En 1990, aunque no era uno de los favoritos, el jockey Sylvester Carmouche ganó sorprendiendo a todos con una espesa niebla como aliada. Primero se retiró de la pista con su caballo en una zona sin visión, esperó a que los otros jinetes dieran la vuelta al hipódromo de Luisiana y, antes de que le vieran, se reincorporó a la pista y cabalgó libre hacia la victoria. Pero levantó sospechas al ganar por veinticuatro cuerpos. De entrada, proclamó su inocencia, y sólo admitió más tarde su trampa. Luego cumplió ocho de sus diez años de suspensión.

En 1996, el manager del desconocido futbolista senegalés Ali Dia se hizo pasar por George Weah, proclamado el año anterior, 1995, mejor futbolista mundial del año, y telefoneó al técnico del Southampton inglés, Graeme Souness, ensalzándole sin recato las excelencias de su primo Ali Dia, supuesto internacional senegalés y diamante en bruto del fútbol mundial. Aquel manager fue tan persuasivo que, sin verle siquiera, Souness se tragó el anzuelo, le hizo un contrato de un mes a aquel desconocido futbolista africano y le convocó para el siguiente partido con el Leeds. Ali Dia salió aquel día de suplente y, en la segunda parte sustituyó a un compañero, pero nada más salir dejó tan patente su escasa predisposición para ser una estrella del balón, que sólo duró catorce minutos en el campo y tuvo que ser de nuevo sustituido. Souness siguió de entrenador.

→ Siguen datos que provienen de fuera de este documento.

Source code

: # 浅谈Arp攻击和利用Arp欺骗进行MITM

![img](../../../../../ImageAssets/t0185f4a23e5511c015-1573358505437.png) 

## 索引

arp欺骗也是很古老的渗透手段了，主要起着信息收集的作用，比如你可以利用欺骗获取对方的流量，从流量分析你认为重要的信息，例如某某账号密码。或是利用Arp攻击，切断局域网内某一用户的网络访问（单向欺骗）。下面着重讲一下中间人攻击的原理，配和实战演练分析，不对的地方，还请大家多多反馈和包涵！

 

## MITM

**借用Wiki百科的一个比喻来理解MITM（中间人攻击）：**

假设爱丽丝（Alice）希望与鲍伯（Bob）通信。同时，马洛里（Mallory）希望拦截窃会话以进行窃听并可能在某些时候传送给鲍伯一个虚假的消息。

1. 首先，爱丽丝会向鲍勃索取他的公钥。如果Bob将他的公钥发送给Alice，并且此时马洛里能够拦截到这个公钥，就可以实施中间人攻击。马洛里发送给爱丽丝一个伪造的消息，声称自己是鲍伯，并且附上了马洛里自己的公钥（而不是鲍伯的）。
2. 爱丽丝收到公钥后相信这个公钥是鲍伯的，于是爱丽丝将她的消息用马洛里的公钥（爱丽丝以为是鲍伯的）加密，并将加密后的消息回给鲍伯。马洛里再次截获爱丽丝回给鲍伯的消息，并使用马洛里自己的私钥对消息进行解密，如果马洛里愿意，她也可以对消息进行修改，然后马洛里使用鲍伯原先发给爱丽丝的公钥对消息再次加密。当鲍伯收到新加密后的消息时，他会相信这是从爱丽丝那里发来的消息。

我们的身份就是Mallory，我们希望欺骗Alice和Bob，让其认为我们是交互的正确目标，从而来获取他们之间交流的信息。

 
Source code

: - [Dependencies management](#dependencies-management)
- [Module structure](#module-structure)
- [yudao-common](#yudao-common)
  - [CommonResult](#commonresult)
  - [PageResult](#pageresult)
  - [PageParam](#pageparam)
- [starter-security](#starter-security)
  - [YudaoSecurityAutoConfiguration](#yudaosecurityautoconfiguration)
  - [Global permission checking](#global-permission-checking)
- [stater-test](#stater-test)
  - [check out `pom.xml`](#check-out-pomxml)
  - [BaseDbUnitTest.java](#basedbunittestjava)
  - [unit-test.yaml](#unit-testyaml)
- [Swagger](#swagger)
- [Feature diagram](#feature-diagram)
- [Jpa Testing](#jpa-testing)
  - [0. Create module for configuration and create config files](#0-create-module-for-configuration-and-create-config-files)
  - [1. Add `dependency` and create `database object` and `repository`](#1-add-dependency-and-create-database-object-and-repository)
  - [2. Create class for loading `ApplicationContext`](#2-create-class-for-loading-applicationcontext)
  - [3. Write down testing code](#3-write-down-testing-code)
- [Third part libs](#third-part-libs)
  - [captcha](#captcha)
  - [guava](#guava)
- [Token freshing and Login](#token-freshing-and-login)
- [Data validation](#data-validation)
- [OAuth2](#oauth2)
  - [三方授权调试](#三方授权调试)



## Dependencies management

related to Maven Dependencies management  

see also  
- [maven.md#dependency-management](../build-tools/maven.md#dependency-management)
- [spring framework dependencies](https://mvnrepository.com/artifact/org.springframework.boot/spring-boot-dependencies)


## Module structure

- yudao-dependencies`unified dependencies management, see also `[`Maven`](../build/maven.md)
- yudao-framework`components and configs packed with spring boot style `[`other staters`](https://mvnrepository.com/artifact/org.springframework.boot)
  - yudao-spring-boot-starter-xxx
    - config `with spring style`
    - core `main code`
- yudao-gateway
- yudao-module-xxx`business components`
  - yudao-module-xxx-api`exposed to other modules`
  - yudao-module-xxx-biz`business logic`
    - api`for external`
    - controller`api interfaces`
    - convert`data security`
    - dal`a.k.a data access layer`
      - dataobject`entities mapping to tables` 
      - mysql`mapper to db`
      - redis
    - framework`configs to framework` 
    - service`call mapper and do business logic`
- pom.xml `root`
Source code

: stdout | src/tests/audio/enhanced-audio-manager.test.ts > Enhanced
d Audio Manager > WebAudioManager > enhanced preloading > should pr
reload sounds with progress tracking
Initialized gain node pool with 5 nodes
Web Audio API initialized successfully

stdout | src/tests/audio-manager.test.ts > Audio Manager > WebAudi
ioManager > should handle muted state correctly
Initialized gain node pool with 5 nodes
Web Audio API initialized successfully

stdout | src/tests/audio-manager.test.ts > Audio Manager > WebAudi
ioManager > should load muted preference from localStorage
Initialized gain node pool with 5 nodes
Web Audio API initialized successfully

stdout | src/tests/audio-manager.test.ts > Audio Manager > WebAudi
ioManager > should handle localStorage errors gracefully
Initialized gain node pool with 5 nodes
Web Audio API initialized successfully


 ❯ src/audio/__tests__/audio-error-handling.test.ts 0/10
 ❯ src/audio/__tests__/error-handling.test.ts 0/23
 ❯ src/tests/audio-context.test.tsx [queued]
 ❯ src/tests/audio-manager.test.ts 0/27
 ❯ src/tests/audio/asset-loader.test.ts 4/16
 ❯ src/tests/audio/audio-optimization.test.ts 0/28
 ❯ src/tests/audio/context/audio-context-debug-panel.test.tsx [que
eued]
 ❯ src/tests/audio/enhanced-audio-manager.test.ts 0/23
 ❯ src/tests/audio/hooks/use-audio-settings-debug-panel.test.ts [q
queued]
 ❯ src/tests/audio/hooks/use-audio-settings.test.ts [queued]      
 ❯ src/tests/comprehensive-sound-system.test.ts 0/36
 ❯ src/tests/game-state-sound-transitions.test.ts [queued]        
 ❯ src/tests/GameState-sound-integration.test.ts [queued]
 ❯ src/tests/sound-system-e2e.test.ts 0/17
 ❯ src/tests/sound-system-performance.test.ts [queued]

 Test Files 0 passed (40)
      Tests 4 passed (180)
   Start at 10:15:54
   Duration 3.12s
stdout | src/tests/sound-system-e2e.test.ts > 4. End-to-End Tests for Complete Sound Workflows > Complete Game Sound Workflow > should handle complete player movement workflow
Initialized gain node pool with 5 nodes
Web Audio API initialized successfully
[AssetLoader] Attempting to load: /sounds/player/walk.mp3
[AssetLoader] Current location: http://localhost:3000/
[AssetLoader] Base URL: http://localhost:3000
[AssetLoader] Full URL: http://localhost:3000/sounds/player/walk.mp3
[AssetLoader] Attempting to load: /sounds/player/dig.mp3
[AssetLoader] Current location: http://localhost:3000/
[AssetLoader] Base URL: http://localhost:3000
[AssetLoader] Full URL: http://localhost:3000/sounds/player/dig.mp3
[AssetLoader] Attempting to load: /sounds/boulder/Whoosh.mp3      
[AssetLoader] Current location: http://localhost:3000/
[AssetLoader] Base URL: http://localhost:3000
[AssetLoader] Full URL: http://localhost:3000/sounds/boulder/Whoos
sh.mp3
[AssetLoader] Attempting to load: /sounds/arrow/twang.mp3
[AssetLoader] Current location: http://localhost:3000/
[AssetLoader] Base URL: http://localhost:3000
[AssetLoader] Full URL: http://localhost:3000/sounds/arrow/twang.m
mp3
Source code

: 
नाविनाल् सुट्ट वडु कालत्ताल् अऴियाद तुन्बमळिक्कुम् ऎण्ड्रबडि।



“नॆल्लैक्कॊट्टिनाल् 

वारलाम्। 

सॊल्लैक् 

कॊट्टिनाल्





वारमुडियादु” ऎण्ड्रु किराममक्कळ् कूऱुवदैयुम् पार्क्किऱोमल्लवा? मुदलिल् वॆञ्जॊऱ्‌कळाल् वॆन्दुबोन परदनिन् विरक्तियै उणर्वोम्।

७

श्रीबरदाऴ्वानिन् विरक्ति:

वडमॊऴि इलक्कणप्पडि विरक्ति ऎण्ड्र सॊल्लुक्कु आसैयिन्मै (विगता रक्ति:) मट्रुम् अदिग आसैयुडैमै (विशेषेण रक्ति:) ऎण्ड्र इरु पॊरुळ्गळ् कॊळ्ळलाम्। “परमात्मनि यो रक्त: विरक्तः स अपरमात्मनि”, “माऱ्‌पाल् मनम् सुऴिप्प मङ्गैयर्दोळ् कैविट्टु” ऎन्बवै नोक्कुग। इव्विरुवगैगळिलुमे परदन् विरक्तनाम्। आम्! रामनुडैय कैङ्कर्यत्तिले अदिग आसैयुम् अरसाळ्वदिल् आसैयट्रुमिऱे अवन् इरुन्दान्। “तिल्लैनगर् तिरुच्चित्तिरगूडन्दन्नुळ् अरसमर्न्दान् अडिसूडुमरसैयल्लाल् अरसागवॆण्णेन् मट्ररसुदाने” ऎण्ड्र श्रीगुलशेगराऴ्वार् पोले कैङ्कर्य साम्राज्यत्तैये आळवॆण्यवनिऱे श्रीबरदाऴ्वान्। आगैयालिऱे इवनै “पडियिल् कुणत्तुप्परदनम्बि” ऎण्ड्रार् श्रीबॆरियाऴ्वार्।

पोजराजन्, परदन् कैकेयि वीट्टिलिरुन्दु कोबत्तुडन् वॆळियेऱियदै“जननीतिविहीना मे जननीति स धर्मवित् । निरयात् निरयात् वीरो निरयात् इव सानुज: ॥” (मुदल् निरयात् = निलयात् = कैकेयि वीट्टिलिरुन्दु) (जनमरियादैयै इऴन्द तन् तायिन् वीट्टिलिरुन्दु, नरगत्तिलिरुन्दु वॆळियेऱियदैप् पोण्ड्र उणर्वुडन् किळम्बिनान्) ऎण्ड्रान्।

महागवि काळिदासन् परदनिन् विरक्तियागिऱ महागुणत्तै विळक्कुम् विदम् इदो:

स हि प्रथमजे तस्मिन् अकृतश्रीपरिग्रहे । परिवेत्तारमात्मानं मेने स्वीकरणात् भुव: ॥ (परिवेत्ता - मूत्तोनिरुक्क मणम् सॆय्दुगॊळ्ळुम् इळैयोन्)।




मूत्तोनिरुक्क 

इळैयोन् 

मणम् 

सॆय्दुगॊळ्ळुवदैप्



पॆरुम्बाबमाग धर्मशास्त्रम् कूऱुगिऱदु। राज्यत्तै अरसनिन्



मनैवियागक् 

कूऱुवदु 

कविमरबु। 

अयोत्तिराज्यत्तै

Contra todo pronóstico, Luis Resto (1955), hasta entonces un modesto y semidesconocido boxeador estadounidense de origen puertorriqueño del peso welter, propinó en el Madison Square Garden de Nueva York en junio de 1983 una espectacular paliza al famoso y hasta entonces imbatido Billy Collins Jr. La actuación del vencedor fue tan sorprendente que su rival (que se tuvo que retirar de los rings,como se ve en la foto, gravemente lesionado en los ojos) denunció posibles irregularidades. Efectivamente, Collins tenía razón: a los guantes de su rival les habían rebajado el relleno y, además, los habían empapado en yeso. Un año después, Collins, que había caído en el alcoholismo al tenerse que retirar, se estrelló con su coche y falleció. El preparador de Luis Resto, Panamá Lewis recibió una condena de un año de cárcel y, al igual que a su pupilo, le fue retirada la licencia profesional.